JOB ITEM:
Your response should reproduce every line of the entries that contains the word "Zamawiającego".

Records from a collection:

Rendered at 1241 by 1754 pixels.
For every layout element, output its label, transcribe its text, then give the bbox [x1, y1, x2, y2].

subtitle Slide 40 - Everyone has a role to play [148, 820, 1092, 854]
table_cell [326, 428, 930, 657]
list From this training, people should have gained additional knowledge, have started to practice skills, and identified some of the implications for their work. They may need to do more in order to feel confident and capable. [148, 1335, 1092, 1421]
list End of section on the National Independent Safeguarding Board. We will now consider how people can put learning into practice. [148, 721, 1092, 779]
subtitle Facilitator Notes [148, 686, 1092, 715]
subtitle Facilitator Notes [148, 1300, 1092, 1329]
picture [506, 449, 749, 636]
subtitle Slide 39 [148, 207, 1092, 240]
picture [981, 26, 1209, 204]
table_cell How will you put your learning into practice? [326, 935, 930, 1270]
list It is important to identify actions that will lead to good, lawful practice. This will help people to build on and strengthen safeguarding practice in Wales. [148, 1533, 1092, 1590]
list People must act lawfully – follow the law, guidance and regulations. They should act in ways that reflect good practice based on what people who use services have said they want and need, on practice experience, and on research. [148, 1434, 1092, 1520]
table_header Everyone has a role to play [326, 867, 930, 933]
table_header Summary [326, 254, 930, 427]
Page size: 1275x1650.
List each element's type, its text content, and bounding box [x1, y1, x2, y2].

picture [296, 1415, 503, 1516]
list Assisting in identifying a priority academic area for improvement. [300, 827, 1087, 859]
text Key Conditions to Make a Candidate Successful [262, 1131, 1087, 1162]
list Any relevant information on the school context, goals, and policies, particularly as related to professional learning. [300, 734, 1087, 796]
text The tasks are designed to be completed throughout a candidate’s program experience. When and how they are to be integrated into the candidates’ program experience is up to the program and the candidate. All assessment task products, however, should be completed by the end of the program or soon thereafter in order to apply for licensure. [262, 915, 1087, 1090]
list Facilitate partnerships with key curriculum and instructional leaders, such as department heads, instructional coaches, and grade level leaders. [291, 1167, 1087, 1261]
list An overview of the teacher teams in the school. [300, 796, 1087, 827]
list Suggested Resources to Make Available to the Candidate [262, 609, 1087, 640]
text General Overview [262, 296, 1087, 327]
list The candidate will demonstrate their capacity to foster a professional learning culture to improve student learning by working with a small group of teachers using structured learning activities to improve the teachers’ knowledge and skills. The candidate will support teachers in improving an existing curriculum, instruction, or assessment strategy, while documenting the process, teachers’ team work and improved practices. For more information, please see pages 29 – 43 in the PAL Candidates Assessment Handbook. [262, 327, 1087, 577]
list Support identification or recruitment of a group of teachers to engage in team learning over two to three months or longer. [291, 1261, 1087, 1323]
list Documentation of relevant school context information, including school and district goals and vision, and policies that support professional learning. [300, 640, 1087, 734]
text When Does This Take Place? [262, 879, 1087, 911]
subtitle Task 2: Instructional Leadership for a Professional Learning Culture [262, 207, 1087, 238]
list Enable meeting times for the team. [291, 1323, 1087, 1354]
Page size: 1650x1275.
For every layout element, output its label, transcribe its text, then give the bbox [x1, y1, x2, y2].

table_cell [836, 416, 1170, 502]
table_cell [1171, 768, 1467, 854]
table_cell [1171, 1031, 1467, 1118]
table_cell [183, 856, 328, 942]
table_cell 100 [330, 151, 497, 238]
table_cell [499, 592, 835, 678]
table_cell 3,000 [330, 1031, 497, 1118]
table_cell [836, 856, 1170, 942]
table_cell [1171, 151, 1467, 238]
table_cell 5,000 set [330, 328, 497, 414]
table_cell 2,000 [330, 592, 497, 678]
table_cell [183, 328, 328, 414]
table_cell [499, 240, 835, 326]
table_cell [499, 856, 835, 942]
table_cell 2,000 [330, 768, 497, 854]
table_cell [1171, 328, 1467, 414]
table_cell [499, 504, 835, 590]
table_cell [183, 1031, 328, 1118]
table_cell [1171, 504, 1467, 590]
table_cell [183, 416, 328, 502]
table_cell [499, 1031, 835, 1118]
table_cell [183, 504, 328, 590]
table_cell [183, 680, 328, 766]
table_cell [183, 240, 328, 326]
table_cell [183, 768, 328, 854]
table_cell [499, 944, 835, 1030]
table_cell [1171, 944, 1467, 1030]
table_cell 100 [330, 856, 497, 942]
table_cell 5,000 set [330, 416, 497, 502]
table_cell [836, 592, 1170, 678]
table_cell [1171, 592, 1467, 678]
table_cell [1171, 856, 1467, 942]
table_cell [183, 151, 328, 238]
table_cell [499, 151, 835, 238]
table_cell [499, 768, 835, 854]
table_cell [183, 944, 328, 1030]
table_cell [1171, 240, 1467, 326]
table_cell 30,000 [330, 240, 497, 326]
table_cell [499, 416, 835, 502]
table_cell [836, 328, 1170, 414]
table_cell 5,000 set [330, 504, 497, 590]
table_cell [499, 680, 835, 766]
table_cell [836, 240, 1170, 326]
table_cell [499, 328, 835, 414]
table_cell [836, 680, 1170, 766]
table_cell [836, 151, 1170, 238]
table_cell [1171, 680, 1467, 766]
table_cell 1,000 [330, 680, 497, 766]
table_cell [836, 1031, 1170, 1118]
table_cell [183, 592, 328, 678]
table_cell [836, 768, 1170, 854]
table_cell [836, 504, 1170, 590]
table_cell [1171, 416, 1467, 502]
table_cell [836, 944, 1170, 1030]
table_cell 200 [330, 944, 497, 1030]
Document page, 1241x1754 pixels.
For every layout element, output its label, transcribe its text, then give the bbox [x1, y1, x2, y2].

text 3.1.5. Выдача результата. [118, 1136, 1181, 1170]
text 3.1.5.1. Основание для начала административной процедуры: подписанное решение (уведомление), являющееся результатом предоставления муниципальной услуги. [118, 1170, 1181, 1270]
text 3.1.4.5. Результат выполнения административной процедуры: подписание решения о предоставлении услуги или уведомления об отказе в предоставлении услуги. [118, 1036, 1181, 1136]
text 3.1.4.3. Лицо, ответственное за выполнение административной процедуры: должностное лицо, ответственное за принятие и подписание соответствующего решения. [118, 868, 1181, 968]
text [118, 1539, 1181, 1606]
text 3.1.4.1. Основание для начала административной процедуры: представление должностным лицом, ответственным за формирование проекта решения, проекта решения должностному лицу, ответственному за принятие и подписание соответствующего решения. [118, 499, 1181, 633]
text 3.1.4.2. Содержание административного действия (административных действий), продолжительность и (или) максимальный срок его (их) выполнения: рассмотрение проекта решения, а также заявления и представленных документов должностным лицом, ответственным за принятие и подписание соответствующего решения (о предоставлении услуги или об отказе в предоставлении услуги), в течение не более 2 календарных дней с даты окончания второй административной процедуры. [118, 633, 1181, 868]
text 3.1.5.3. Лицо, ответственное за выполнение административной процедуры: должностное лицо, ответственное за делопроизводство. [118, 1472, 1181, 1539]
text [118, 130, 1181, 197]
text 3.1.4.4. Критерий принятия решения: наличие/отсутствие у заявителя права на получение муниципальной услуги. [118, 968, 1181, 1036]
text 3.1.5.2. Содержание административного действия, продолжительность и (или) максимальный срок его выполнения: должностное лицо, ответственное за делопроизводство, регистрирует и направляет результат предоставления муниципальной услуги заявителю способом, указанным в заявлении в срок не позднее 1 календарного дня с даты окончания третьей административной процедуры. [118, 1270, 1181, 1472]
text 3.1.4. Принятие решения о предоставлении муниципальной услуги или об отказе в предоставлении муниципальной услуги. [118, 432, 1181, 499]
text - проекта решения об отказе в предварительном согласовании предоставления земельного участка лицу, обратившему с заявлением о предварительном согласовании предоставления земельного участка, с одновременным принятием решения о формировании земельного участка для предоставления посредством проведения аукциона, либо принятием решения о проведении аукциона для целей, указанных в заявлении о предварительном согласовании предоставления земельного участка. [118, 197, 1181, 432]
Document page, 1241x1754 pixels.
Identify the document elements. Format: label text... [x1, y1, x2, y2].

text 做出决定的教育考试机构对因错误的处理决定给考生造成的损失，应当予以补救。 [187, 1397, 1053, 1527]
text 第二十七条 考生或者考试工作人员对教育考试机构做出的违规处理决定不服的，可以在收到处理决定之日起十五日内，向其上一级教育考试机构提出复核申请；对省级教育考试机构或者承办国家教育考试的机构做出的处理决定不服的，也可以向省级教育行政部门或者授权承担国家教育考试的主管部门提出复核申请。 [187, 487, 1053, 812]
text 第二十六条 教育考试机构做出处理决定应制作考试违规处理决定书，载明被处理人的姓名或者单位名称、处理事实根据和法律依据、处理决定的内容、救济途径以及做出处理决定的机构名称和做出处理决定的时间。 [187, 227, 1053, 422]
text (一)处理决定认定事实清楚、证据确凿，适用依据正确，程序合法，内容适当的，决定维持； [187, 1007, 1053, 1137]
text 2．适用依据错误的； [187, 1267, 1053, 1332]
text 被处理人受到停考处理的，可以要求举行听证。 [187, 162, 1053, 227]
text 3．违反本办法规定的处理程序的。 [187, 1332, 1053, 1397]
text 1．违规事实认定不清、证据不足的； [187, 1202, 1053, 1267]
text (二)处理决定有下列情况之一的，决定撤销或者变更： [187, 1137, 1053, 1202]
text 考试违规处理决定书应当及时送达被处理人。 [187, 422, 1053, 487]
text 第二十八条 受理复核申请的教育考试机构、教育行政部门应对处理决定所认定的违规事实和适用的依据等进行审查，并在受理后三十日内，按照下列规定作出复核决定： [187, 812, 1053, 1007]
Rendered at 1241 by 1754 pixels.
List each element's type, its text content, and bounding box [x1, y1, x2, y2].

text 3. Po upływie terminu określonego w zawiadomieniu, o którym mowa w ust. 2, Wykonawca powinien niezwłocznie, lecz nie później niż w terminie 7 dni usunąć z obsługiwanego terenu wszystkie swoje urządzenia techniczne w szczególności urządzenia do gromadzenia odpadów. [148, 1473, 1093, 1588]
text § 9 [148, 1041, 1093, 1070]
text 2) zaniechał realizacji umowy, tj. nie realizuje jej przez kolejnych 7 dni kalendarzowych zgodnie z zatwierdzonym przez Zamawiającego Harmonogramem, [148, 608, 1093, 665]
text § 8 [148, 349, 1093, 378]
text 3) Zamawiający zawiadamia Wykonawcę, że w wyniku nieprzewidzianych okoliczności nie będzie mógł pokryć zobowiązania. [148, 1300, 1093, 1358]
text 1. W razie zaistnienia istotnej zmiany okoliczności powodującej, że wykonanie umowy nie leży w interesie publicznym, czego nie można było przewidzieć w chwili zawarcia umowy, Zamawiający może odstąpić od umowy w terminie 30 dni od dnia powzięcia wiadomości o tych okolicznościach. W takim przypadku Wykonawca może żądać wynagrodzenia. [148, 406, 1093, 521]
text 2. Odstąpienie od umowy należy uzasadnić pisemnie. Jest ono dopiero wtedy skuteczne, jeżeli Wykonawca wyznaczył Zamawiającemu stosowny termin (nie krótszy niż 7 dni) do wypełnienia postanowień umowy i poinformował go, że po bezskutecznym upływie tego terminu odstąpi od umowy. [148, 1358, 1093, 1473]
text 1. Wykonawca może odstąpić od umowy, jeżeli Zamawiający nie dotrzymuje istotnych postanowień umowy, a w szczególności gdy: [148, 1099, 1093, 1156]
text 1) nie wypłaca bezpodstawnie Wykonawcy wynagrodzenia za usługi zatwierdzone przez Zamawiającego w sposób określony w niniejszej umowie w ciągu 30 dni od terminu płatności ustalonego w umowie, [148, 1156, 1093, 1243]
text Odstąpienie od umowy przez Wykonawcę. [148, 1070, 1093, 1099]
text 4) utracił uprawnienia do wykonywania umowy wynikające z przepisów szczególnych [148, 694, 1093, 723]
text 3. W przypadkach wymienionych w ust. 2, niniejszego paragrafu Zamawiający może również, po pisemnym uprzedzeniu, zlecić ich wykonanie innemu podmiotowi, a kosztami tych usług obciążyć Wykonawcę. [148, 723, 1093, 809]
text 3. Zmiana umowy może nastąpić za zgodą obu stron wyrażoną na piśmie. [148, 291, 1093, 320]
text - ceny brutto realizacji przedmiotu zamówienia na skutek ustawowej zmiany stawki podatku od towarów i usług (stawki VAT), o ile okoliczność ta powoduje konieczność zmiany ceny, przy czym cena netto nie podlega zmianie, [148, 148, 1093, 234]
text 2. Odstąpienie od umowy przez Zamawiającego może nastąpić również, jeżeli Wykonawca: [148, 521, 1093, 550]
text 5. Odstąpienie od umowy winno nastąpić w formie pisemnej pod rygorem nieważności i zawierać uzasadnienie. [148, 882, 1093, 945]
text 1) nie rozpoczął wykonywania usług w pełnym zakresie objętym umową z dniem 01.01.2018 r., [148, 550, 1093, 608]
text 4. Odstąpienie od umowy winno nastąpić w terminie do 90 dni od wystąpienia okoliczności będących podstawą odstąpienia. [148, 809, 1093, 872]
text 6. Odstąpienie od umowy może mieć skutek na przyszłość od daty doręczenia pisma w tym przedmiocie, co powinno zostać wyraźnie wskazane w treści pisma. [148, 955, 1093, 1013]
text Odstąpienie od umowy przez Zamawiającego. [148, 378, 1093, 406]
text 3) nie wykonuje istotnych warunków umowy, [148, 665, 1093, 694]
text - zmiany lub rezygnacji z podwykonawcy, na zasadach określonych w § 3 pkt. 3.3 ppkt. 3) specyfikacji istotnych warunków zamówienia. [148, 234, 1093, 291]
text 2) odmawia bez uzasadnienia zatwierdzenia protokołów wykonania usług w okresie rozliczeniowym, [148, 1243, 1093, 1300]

SOLUTION:
text 2) zaniechał realizacji umowy, tj. nie realizuje jej przez kolejnych 7 dni kalendarzowych zgodnie z zatwierdzonym przez Zamawiającego Harmonogramem, [148, 608, 1093, 665]
text 1) nie wypłaca bezpodstawnie Wykonawcy wynagrodzenia za usługi zatwierdzone przez Zamawiającego w sposób określony w niniejszej umowie w ciągu 30 dni od terminu płatności ustalonego w umowie, [148, 1156, 1093, 1243]
text 2. Odstąpienie od umowy przez Zamawiającego może nastąpić również, jeżeli Wykonawca: [148, 521, 1093, 550]
text Odstąpienie od umowy przez Zamawiającego. [148, 378, 1093, 406]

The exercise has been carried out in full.